How are Lee Health doctors and nurses handling spike in COVID patients?

Reporter: Andrea Guerrero Writer: Drew Hill
Published: Updated:
Credit: WINK News

Doctors and nurses help save lives every day, but since the outbreak of the coronavirus pandemic, there has been an even greater emphasis on saving lives from a disease that has taken so many.

Around Memorial Day, there were about 100 patients at Lee Health with coronavirus. Now they are treating 285. Doctors say they may not be able to sustain this uptick.

“We’re seeing about 400 a day, new cases in Lee County and if we end up admitting a third of those patients every day, you can see where the hospitals will become overwhelmed,” said Doctor Larry Hobbs, president of SWFL Emergency Medical Physicians.

Lee Health isn’t the only place where health professionals are worried.

Nurse Gary Mousseau at Fawcett Memorial Hospital in Port Charlotte said, “One nurse per six patients and that should be three or four patients.”
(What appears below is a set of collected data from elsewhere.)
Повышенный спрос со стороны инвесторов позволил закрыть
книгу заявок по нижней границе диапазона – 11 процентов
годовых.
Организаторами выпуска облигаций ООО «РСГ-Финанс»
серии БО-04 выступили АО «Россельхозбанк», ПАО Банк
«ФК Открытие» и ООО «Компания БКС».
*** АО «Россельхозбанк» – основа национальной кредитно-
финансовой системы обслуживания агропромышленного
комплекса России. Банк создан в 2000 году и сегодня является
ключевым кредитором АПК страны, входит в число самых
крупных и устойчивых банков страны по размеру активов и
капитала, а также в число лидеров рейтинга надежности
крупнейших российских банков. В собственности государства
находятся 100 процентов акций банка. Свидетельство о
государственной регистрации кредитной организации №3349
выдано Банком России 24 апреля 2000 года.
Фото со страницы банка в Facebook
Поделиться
The age of those patients, as we’ve been seeing, has been getting younger. “Now the majority, if not the half, of our patients are of that age group,” Mousseau said.

Health professionals are genuinely concerned about the increase in cases and consequently, their ability to provide care to such a large number of patients.

“If we don’t do anything to prevent this disease by those particular factors, we will see an overwhelmed healthcare system and that’s going to occur all over the United States,” said Hobbs.

Here in SWFL, Lee Health President Larry Antonucci echoes this, saying, “Lee Health hospitals will be completely full by the end of the month.”

But Hobbs does have one request for the community in an attempt to save lives: “Please wear a mask. Certain people are going to lose their lives unnecessarily, so wear a mask.”